Раньше в «Адлоне» было шумно, гремела музыка, а теперь помост для оркестра пустовал.
Штайнгау пил и, не отрываясь, смотрел на пустой помост. В его воображении, как случалось уже не однажды, всплывало потускневшее, размытое временем и казавшееся теперь призрачным лицо…
Он закрыл глаза и мысленно перенесся в далекое прошлое, в Париж…
Глава третья
Кабинет группенфюрера был обставлен скупо. Поэтому так бросалась в глаза огромная черная свастика на стене, задрапированной красным материалом. В углу, у окна, стоял дубовый письменный стол, посередине его — оригинальный чернильный прибор. Панель прибора разбита на черные и белые квадраты, как на шахматной доске. Чернильницы выполнены в форме людей. Этот прибор Штайнгау подарил один генерал. Его корпус стоял во Франции. Генерал был должником группенфюрера: тот в свое время оказал ему небольшую услугу. Другого подарка Штайнгау бы не взял, но генерал знал его слабость — шахматы.
Штайнгау сидел в глубоком удобном кресле, обтянутом коричневой кожей. Его редкие белесые волосы были гладко зачесаны назад.

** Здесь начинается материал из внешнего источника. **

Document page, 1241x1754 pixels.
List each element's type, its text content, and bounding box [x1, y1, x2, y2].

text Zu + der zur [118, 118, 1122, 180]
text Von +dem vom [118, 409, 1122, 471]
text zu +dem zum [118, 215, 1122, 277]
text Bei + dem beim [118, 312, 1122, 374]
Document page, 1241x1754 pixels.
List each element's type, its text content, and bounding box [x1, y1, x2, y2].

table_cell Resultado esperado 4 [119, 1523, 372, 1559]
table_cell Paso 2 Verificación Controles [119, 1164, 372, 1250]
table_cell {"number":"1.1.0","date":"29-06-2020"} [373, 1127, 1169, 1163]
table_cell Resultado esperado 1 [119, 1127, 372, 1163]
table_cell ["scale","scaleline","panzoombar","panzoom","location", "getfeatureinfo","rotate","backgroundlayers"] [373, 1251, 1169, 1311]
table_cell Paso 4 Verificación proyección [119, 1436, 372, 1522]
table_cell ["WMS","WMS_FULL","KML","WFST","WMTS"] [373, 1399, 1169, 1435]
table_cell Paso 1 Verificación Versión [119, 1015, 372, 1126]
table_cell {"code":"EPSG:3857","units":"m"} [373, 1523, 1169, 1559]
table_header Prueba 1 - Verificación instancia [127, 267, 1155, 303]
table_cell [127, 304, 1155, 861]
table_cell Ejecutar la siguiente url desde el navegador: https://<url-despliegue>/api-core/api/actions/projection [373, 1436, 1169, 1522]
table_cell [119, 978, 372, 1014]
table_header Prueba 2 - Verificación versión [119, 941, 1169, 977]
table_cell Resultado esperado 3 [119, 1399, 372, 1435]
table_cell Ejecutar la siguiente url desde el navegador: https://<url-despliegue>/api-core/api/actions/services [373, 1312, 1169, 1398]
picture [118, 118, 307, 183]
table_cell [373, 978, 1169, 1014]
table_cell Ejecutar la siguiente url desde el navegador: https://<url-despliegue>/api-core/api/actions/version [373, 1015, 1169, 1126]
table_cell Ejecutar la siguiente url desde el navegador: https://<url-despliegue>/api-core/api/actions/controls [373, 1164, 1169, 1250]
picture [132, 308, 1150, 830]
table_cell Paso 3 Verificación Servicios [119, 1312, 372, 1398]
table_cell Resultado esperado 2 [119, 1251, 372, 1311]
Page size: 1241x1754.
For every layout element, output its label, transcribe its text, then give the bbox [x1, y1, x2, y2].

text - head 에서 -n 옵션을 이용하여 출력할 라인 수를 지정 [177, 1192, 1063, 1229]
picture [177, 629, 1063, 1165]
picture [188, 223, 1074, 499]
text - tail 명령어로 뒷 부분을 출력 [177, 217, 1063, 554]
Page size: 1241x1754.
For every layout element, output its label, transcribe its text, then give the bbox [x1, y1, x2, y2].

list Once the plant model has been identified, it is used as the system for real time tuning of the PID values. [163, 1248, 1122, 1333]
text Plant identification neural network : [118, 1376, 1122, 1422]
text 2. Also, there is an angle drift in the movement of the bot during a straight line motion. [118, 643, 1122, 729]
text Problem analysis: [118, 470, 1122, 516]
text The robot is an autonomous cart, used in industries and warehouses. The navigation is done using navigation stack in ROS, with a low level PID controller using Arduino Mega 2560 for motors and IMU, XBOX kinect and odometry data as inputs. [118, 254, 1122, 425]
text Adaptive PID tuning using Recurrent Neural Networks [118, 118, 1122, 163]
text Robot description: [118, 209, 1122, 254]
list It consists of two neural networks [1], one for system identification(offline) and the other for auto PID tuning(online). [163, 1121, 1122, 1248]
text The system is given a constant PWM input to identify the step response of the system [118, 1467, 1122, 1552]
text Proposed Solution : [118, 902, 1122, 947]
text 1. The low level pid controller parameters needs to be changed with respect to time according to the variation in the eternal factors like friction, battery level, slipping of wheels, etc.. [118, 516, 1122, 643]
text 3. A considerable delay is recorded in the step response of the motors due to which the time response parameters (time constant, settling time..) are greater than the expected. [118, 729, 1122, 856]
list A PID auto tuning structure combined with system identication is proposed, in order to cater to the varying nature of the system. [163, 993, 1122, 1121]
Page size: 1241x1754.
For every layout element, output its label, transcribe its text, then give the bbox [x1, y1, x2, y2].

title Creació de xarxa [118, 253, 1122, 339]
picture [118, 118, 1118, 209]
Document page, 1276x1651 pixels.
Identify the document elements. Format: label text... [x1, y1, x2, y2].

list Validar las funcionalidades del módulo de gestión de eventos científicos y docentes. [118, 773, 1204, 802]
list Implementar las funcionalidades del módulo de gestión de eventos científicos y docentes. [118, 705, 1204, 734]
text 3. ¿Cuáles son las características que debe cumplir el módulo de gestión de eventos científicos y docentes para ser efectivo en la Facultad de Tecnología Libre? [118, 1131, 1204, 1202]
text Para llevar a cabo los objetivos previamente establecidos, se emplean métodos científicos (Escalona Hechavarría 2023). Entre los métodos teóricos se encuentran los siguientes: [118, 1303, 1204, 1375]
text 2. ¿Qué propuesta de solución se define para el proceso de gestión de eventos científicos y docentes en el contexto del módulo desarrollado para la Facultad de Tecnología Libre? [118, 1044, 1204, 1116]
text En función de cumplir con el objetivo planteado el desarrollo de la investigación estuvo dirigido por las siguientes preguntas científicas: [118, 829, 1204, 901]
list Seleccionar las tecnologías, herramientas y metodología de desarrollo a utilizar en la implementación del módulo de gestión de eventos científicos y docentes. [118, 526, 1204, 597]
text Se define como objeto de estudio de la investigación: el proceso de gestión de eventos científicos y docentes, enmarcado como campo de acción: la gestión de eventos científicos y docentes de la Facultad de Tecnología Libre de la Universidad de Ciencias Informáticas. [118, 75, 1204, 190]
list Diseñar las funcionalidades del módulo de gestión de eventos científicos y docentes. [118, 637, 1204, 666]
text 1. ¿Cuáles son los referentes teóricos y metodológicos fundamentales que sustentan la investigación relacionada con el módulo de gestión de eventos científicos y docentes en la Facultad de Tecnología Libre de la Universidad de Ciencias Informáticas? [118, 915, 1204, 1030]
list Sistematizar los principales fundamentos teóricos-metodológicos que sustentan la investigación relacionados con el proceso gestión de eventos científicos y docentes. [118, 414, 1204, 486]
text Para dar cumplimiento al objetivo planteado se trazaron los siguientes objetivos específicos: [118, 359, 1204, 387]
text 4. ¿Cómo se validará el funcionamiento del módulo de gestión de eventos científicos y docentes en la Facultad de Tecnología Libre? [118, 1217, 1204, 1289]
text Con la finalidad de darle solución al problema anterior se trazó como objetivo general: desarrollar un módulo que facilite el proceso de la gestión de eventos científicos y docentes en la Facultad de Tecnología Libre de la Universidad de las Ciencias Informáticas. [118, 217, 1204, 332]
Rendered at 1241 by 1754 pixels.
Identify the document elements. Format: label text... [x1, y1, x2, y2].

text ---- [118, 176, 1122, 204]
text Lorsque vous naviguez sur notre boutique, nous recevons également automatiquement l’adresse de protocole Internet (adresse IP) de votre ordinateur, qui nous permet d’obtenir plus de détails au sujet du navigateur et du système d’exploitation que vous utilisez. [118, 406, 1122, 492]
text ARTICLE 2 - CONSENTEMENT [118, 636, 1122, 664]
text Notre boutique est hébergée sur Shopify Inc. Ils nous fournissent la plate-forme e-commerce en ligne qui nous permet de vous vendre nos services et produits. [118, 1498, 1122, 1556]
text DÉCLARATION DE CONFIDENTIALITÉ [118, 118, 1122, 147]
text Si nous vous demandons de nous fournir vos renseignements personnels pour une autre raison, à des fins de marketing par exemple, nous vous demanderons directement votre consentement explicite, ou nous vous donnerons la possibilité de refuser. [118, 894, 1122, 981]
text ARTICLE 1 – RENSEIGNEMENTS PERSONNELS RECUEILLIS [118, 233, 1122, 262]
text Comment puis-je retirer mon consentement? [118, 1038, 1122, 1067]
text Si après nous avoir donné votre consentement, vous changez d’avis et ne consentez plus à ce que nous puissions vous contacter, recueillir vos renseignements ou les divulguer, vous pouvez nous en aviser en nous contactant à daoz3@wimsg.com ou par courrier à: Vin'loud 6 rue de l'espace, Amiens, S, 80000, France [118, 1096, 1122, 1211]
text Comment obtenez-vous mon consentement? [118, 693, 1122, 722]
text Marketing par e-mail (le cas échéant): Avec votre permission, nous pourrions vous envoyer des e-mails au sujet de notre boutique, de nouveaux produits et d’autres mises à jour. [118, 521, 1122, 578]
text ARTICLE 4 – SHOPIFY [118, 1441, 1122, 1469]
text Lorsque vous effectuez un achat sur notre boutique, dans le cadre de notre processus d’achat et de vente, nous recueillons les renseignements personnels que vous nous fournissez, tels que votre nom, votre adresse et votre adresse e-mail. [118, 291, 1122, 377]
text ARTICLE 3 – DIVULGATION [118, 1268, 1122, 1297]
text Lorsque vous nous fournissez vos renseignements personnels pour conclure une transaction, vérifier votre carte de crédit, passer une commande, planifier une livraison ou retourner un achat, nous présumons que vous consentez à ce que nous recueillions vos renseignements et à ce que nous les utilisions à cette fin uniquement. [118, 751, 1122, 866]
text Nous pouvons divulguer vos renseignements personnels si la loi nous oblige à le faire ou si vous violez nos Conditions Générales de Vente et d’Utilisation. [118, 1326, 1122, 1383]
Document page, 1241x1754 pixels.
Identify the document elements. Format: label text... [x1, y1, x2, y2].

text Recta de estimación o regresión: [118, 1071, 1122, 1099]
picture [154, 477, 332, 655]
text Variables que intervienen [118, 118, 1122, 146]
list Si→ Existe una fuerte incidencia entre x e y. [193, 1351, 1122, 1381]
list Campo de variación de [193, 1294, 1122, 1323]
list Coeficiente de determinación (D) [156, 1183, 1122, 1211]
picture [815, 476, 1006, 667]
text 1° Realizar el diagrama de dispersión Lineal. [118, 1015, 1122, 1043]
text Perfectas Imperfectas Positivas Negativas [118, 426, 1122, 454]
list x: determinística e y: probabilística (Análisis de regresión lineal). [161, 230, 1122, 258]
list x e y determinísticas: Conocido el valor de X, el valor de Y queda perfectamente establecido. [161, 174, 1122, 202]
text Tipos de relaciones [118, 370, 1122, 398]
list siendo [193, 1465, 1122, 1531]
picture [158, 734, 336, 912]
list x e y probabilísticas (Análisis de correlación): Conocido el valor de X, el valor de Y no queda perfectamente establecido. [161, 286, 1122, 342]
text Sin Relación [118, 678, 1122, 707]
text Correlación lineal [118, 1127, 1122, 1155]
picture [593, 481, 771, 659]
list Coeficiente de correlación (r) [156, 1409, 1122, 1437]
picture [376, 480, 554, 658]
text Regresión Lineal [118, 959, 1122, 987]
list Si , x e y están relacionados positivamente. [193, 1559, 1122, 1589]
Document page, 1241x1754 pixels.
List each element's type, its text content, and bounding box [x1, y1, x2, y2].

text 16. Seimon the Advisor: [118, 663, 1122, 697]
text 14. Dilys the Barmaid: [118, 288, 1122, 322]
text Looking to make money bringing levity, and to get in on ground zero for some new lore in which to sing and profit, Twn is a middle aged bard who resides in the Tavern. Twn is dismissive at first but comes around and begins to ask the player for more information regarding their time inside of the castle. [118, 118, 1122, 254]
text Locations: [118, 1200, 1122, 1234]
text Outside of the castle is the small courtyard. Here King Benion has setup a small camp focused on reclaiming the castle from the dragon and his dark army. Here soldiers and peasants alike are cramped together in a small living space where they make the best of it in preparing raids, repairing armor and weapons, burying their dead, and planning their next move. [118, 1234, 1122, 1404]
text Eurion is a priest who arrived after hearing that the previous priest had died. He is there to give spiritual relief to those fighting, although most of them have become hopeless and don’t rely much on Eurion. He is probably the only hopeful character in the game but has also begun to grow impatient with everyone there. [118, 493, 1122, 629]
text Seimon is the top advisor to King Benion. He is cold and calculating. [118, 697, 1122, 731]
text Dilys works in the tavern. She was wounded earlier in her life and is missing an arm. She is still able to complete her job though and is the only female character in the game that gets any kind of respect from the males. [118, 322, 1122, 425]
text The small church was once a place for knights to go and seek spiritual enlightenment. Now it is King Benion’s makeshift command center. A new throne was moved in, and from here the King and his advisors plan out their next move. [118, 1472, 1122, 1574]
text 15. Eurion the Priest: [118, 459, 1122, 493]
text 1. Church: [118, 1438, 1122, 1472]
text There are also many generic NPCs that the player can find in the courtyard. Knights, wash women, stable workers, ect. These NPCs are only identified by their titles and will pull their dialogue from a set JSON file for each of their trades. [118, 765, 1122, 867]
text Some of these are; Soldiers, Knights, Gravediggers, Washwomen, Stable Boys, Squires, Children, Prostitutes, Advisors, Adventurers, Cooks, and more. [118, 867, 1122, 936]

Группенфюрер нажал на кнопку звонка, встал и подошел к окну. Он слышал, как, чуть скрипнув, открылась дверь Штайнгау резко обернулся:
— Обер-лейтенант Отто Енихе?
— Так точно!
Отто почувствовал на себе пристальный, острый, натренированный за долгие годы работы в контрразведке взгляд. Штайнгау подошел вплотную к обер-лейтенанту.
— Ну, здравствуй, Отто…
— Здравствуйте…
— Называй меня по-прежнему, как много лет назад…
— Здравствуйте, дядя Франц.
— Если бы я встретил тебя на улице, то, наверное, не узнал бы.
— А я бы узнал вас сразу.
— У тебя хорошая зрительная память, Отто.
— Вы всегда были добры ко мне.
— Сколько же лет мы с тобой не виделись, Отто?
— Я не помню сколько, но долго. Почему вы перестали бывать у нас? Много раз я спрашивал об этом отца, но он так ничего вразумительного мне и не сказал.
— Отец твой был хорошим человеком, но со странностями… Впрочем, они объяснимы. А ты тоже верующий, Отто?